You will absolutely mess up at some point. Hopefully, many many times. A successful author is one who can afford their whims and mistakes, and that’s what I want for you. 

This is going to be difficult. You may stumble lightly, and you might fall hard. But be okay with what’s happening, no matter what. And with ever stumble, as yourself, what can I learn from this? The answer might lead you to create a checklist of decisions that you always make up front, try something new (like dictation), or find a collaborative partner whose strengths complement yours. But it’s fine if the answer is as simple as I lose focus after I eat pizza for lunch or don’t answer the phone during writing time or I really did need to take a sick day. 

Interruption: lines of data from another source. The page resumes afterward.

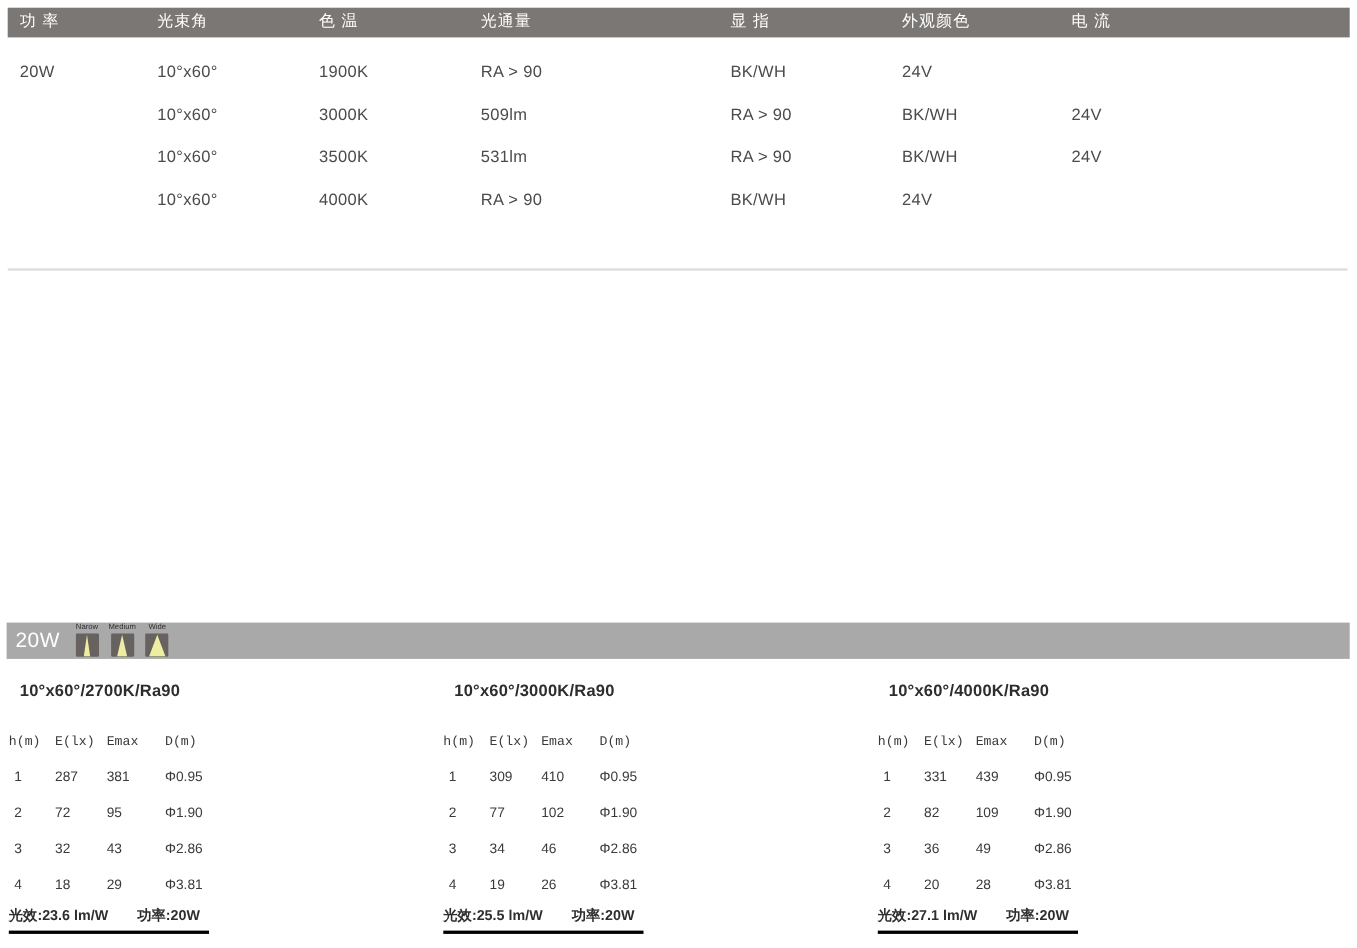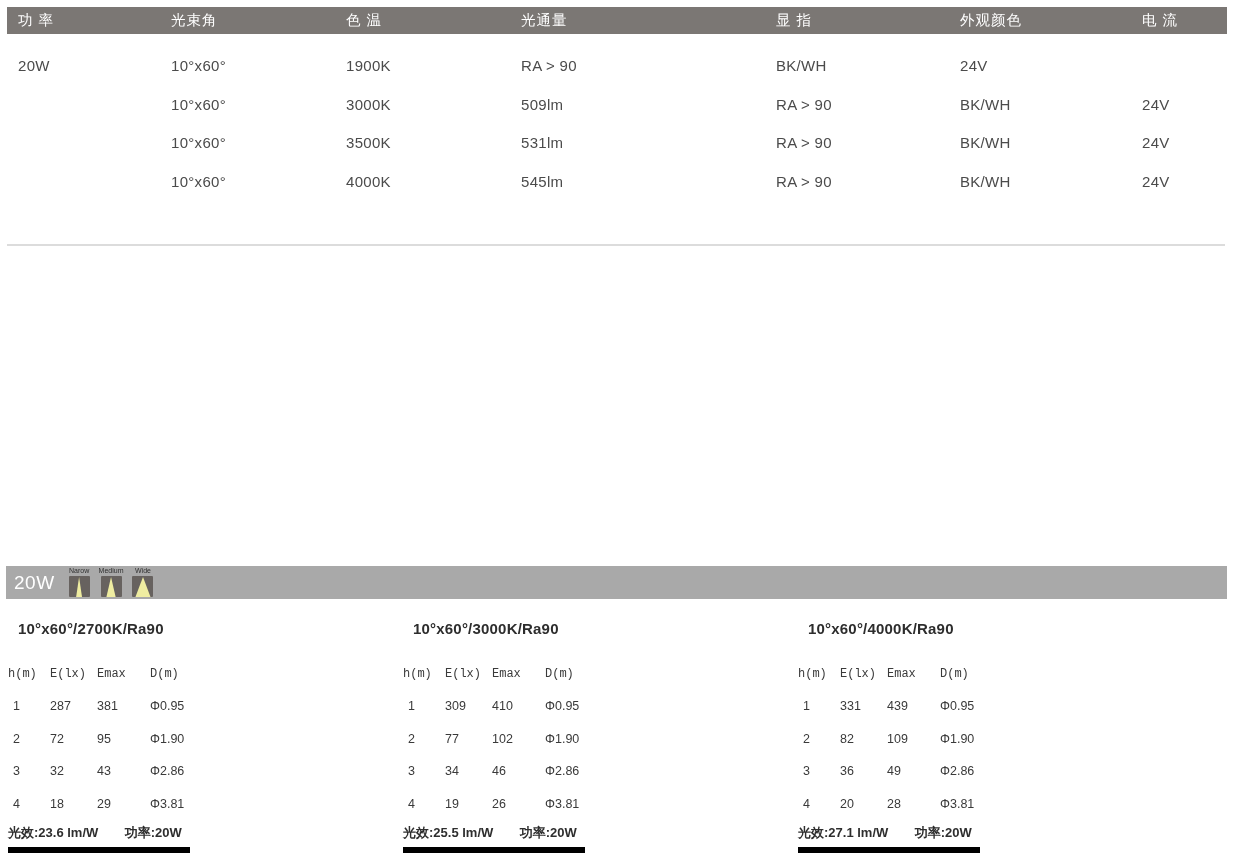--- a/index.html
+++ b/index.html
@@ -17,7 +17,7 @@
   .page{position:relative;width:1234px;height:862px;background:#fff;overflow:hidden;}
 
   
-  .spec-grid{display:grid;grid-template-columns:136px 147px 147px 227px 156px 154px 1fr;gap:28px;}
+  .spec-grid{display:grid;grid-template-columns:136px 147px 147px 227px 156px 154px 1fr;}
   .spec-header{position:absolute;top:7px;left:7px;right:7px;height:27px;background:var(--header-bar);}
   .spec-header .cell{color:#fff;font-size:14.5px;line-height:27px;letter-spacing:1px;white-space:nowrap;}
   .spec-body{position:absolute;top:47px;left:7px;right:7px;}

Understand that writing a book is a journey and not an event. Using that truth as a compass will keep you on the path far more than an unreasonable standard of perfection.

23. Get Ready For Whatever is Next

Every book you publish is another employee who never clocks out; an asset to feed you forever, a dollar or two at a time. If your first book isn’t good enough, throw it away and make sure that your second one is. There’s no shame in that. 

If your book is good enough for prime time, then get to work on the followup immediately. If a reader falls in love with your work, they need to know they can get more. New authors without a catalog are too easily forgotten. No matter how great your story is, there are great stories everywhere. 

It’s worth saying again: If you can afford to hold off on publishing your first book until you have a few in the bank, I highly suggest you do. That might make the difference in your ultimate sustainability, and could lead directly to either your failure or success.  

24. And All the Rest of It 

Because of course there’s more. Writing a book is an exhaustive process that gets easier (though never easy) by the project. The above tips all required more detail, but the rest can be handled in a sentence or two.

Work breeds work. Write in the company of others and commit to not talking. We have office hours in our studio. A bunch of us get on Zoom, write in sprints, pause to chat for a few minutes, then rinse and repeat.

Take frequent breaks. Even if you think you don’t need to. I walk several times throughout the day, and have a streak of getting in at least 10K steps a day that’s over three years now. It takes a lot of time, but I’m still more productive than I was when I didn’t walk I because I “couldn’t afford it.” 

Pay attention to what inspires you. Once you start writing, you should be seeing the world through a writer’s eyes. People are characters and everyone (and everything) is a story. 

Make the muse come to you. She’s fickle and you know that, so never allow her to control your destiny. Show up for work consistently and you will be in charge of the relationship. 

Try something smaller. If you’re getting stuck on your big book, try a novella, a short story, an article, a blog post, a letter, or whatever it takes to get your brain used to getting words on the page. Writing is a muscle, never be embarrassed to build it. 

Know what your book is about. You’d be surprised by how many authors don’t, even after it’s finished — at least, not well enough to sum it up in a sentence. Learn to do that before your Once upon a time … and you will have a better book. 

These tips are all general understandings that have worked for me and the writers in our studio. Your mileage may vary. Some of the above will permanently improve the way you create, and some of it you’ll forget a few minutes from now. That’s great, exactly how it’s supposed to be. 

Stay true to yourself and to the writing. 

Finish that book, and start changing the world with your story!